I also don't wait only on the rolls to use it. I actively use the PCs Obligations to form my story ideas. When I laid out the campaign to begin with, I told them for CHARGEN, think down on your luck, from the wrong side of the tracks, running to Hutt space to avoid problem X, your last few credits in your pocket and you wind up in some two but gin joint off the spaceport to start drinking your sorrows away...

I use Obligation as a meta currency and there was rarely a session where someone wasn't losing some and the group wasn't gaining some.

Ok. So I've decided that because the story is broken up into acts I'll roll obligation at the beginning of each act. Then at the end of the act something will happen.

Edited by HistoryGuy

If his programming is "broken", then his self-repair systems are likely to be trying to recompile it. Memories or commands could re-surface at any time.

If his programming is "broken", then his self-repair systems are likely to be trying to recompile it. Memories or commands could re-surface at any time.

1. His first combat against a Fallen Jedi he will do a hard computers check if it works then any combat checks against a Force user will get a boost die.

Or

2. We have a mechanic in our group he can do a daunting mechanics check or hard computers check and try to find it.
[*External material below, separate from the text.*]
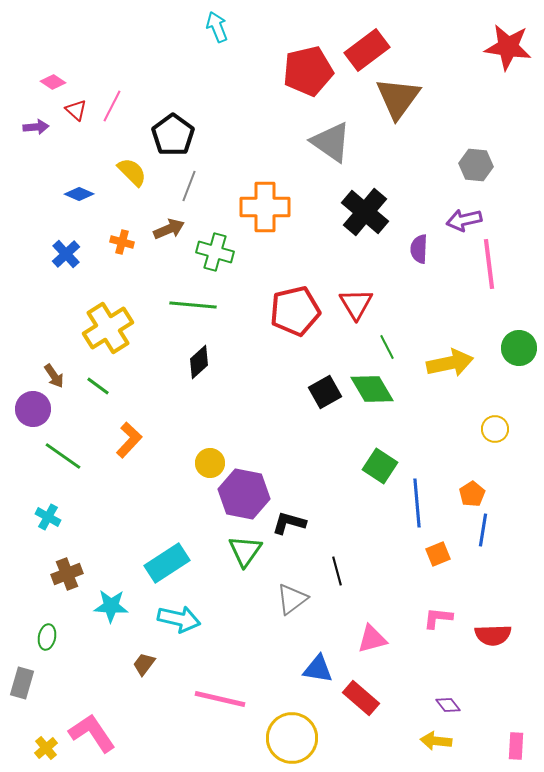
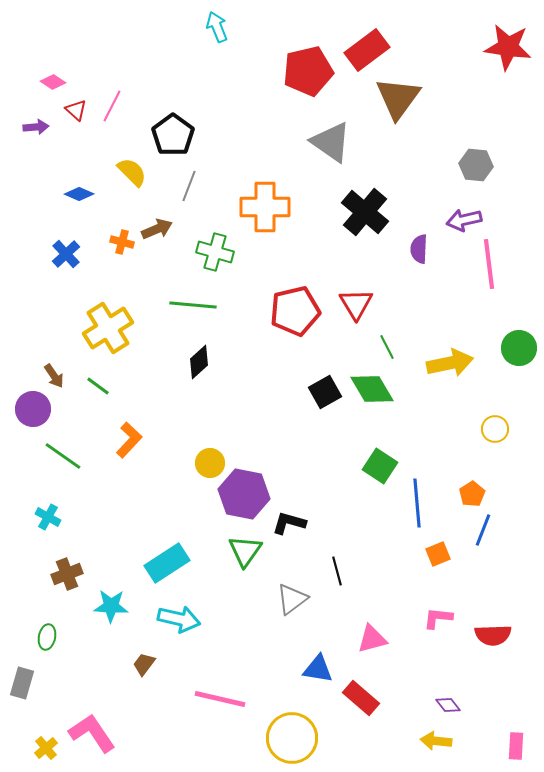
brown arrow at (169, 229): moved 12 px left
blue line at (483, 530): rotated 12 degrees clockwise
Something to consider - roll for Obligation at the end of each session, for the upcoming session. Buy yourself a little time to plan things out, instead of trying to come up with something on the fly.

It's a big help.

I find it useful to try to keep Obligations to be more literal and leave the motivations up for interpretation. So, for example, Addiction would stay strictly to being addicted to like death sticks or something along those lines. Whereas motivation like Ambition, Love could be interpreted to be something as different as a love of some object they had left in their dwelling place.

It works very well for me, it gives the group a uniform standard that they have to stick to.